■ **Passage to read**:
Number One has a secret. In episode 3 of Star Trek: Strange New Worlds — “Ghost of Illyria” — Una Chin-Riley (Rebecca Romijn) reveals that she’s a member of a genetically modified group called the Illyrians. While this information is a shock to Captain Pike and the crew, hardcore Trek fans have known since 1989. But which Illyrians are we talking about? Inverse checked in with Bill Wolkoff, who co-wrote “Ghosts of Illyria” alongside Akela Cooper, for all the details about Number One, the new Illyrians, and the other Illyrians who appeared back in 2004. Spoilers ahead.
Is Number One an alien?
Although Una’s Discovery appearance suggested she was human, what we learn in “Ghosts of Illyria” is that she’s been hiding the fact she’s genetically modified, and a secret member of the Illyrians. But what is an Illyrian?
“Una is not human,” Bill Wolkoff tells Inverse. “She just looks human. Illyrians are an alien species. In Una’s case, she’s an Illyrian who passes as a human... She’s forced to hide that part of her identity, a part of herself.”
In the episode, we learn there are several different Illyrian colonies scattered throughout the galaxy, which makes the exact colony that Una is from still a mystery. Will that mystery be solved? Speaking to Wil Wheaton on the official Star Trek after-show, The Ready Room, Rebecca Romjin said that this storyline will continue to “play out in a pretty intense way.”

■ **Required work**:
(1) Answer these questions using the Star Trek article about Number One:
(a) Who co-wrote the episode with Bill Wolkoff?
(b) According to Wolkoff, what kind of species are the Illyrians?
(c) What is the name of the official Star Trek after-show on which Wil Wheaton conducted the interview?
(2) Decide whether each statement agrees with the Star Trek article about Number One, and support each answer with a quotation from the article.
(a) Hardcore Trek fans have known Una's secret since 1989.
(b) Una's appearance on Discovery suggested she was an Illyrian.
(c) The article identifies the exact colony Una comes from.

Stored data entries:
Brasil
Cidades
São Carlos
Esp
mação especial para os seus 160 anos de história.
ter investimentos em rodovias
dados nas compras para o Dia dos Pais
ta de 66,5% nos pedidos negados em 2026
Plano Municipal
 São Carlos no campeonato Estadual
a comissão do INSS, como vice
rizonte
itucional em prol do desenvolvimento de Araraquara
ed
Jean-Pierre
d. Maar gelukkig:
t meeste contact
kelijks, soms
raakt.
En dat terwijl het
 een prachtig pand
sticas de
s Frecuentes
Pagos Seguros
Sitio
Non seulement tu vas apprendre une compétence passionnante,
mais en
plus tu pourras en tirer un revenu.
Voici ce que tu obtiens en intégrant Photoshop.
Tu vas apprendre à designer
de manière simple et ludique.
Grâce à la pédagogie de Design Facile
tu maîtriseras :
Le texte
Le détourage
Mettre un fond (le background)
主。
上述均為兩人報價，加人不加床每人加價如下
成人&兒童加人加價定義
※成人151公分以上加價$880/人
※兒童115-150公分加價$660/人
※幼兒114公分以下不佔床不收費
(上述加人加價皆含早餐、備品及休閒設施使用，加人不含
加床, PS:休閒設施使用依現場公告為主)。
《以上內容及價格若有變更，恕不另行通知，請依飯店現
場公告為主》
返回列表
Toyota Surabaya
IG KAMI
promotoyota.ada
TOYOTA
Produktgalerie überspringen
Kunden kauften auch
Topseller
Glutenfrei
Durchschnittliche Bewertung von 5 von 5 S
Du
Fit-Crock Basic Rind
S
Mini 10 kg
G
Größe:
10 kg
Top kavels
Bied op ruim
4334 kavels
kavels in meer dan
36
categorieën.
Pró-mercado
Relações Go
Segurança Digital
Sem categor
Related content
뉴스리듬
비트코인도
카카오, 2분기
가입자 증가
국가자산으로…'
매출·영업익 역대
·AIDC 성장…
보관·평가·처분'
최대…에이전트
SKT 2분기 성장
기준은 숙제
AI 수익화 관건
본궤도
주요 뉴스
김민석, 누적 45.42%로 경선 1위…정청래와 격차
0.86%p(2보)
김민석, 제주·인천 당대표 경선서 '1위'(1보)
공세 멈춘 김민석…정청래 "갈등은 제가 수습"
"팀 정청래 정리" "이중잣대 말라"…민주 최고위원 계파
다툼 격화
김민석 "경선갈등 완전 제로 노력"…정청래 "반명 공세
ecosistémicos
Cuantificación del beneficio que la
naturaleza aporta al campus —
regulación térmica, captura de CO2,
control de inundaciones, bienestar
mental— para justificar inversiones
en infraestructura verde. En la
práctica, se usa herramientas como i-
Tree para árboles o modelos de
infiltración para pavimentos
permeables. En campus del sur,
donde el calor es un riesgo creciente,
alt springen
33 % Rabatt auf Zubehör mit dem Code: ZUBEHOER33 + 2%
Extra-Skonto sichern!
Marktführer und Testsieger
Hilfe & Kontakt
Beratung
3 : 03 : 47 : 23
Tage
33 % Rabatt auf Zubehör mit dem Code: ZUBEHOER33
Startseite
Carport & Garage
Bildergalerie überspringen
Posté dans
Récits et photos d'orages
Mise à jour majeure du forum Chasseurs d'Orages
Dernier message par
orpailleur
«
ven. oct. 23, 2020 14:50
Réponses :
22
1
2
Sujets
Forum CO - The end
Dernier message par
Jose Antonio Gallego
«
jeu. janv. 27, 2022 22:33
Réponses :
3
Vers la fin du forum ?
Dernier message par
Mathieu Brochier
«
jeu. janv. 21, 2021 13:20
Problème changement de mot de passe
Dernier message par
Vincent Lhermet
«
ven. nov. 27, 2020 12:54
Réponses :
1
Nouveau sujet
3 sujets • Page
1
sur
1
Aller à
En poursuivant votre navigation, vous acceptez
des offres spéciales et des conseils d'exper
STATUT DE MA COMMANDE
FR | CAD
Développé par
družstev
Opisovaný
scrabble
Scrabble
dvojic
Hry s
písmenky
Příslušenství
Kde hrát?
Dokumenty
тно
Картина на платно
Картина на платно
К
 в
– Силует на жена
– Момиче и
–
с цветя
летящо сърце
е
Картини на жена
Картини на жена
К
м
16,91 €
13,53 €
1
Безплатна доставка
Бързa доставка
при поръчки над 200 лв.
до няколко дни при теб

■ **Answers to this exercise**:
(1)
(a) Akela Cooper
(b) An alien species
(c) The Ready Room

(2)
(a) Yes: "hardcore Trek fans have known since 1989."
(b) No: "Although Una’s Discovery appearance suggested she was human"
(c) No: "which makes the exact colony that Una is from still a mystery."